RURAL GOTHIC | Zocalo Public Square • Arizona State University • Smithsonian

Wheat field. Courtesy of Javier/flickr.

Loneliness thick as the fields of wheat. Wheat I walk through
daily, scent of heat and silt. It shimmers in the breeze,
the sun unfurling over the hills. I stand at the edge,
cupping my mouth around someone’s name. A cloud of gnats
makes chaos of the August air. We need a word for this:
feeling far from home when you’re right there.

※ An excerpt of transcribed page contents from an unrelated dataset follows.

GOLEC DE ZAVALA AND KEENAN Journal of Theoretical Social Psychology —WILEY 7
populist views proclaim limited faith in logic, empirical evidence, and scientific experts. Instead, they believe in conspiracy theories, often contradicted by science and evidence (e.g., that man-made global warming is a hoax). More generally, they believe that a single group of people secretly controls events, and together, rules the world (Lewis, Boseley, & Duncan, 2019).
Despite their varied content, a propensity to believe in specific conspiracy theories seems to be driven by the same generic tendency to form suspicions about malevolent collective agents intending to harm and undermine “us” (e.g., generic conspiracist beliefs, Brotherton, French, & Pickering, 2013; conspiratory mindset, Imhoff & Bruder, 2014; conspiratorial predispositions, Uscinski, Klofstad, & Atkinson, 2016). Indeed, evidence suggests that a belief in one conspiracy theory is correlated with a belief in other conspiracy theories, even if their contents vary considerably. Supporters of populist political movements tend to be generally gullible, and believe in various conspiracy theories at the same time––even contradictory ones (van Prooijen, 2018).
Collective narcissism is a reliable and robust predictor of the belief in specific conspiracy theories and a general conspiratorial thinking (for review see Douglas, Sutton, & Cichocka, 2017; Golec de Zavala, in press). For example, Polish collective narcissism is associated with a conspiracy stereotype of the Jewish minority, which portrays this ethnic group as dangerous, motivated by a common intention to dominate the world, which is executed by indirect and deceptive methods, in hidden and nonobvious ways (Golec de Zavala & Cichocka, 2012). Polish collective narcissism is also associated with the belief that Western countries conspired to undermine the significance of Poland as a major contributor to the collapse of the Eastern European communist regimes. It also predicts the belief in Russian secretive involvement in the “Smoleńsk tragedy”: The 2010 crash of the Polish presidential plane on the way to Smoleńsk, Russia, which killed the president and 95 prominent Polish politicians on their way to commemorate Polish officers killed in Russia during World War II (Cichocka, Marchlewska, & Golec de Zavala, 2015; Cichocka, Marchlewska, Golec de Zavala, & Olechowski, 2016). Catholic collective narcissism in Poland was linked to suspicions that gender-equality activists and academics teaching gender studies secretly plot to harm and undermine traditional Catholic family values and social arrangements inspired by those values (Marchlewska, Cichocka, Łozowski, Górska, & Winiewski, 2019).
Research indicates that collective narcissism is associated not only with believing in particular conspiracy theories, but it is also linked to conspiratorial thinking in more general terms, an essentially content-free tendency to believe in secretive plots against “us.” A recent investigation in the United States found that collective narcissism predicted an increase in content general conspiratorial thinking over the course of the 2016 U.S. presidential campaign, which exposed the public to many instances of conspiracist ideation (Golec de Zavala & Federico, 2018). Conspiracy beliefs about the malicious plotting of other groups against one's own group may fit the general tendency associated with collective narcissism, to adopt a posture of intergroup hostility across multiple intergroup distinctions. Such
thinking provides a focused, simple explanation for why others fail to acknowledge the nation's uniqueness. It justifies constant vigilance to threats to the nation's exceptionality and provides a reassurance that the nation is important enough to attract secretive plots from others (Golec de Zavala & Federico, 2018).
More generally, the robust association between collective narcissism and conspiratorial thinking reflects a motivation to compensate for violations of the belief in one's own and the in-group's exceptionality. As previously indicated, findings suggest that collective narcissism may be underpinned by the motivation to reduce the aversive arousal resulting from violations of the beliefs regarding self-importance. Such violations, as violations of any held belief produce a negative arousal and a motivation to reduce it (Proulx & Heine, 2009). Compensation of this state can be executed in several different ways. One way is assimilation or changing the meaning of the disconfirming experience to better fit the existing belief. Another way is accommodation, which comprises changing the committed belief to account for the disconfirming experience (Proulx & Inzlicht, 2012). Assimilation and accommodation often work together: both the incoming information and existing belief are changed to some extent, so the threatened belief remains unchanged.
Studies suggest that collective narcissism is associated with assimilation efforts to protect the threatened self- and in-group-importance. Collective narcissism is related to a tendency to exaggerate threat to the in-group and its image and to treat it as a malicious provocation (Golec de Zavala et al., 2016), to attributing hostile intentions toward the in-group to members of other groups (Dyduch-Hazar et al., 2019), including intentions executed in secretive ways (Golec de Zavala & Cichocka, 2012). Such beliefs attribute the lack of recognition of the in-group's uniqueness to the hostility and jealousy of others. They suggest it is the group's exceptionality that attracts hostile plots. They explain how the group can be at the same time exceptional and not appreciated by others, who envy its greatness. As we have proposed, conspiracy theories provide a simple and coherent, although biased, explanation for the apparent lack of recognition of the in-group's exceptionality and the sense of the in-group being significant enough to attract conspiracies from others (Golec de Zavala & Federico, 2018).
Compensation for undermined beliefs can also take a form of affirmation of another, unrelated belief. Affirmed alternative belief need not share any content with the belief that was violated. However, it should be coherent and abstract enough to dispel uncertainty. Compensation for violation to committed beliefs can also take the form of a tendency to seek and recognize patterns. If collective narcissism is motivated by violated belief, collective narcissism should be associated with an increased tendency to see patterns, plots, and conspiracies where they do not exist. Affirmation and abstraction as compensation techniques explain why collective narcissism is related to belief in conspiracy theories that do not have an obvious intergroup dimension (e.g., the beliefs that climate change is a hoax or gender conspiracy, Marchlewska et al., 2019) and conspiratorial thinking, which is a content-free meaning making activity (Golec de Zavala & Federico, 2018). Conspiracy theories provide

And what is to miss but a catch in the throat, the scent
of spoiled fruit, the highway beckoning like larksong. The fall
from the oak that fractured my arm. Once, out walking, 
I found the grass scattered with lamb bones, picked clean 
and bleached white, the ribcage curved like a ship’s hull.
I want to learn to be open like the lake, to wet the freckle
on someone’s jaw. I want to be wilderness, the sound of my shoes
trampling weeds and sprigs of straw. Scent of earth and wheat.

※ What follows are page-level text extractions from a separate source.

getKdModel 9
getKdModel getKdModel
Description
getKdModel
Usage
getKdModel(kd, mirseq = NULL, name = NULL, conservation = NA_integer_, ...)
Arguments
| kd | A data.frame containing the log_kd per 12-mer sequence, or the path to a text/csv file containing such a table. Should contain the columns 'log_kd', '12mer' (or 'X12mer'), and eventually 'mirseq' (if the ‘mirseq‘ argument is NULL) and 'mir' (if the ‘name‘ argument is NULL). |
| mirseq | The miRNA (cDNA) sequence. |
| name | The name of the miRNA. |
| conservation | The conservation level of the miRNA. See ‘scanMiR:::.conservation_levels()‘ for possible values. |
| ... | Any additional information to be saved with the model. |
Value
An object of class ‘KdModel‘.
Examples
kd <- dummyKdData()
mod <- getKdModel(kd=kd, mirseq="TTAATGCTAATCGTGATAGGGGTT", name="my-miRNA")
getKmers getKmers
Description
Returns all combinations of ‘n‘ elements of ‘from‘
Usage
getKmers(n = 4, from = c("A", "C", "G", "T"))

Crows lounge on telephone wires. I lick the sweat
from my upper lip. I’ll call it salt. Something snaps underfoot.
A field mouse’s skull. I’ll call it rock, not bone.

Despy Boutris teaches at the University of Houston and serves as editor-in-chief of The West Review. Her writing has been published or is forthcoming in Copper Nickel, Ploughshares, Crazyhorse, American Poetry Review, AGNI, and elsewhere.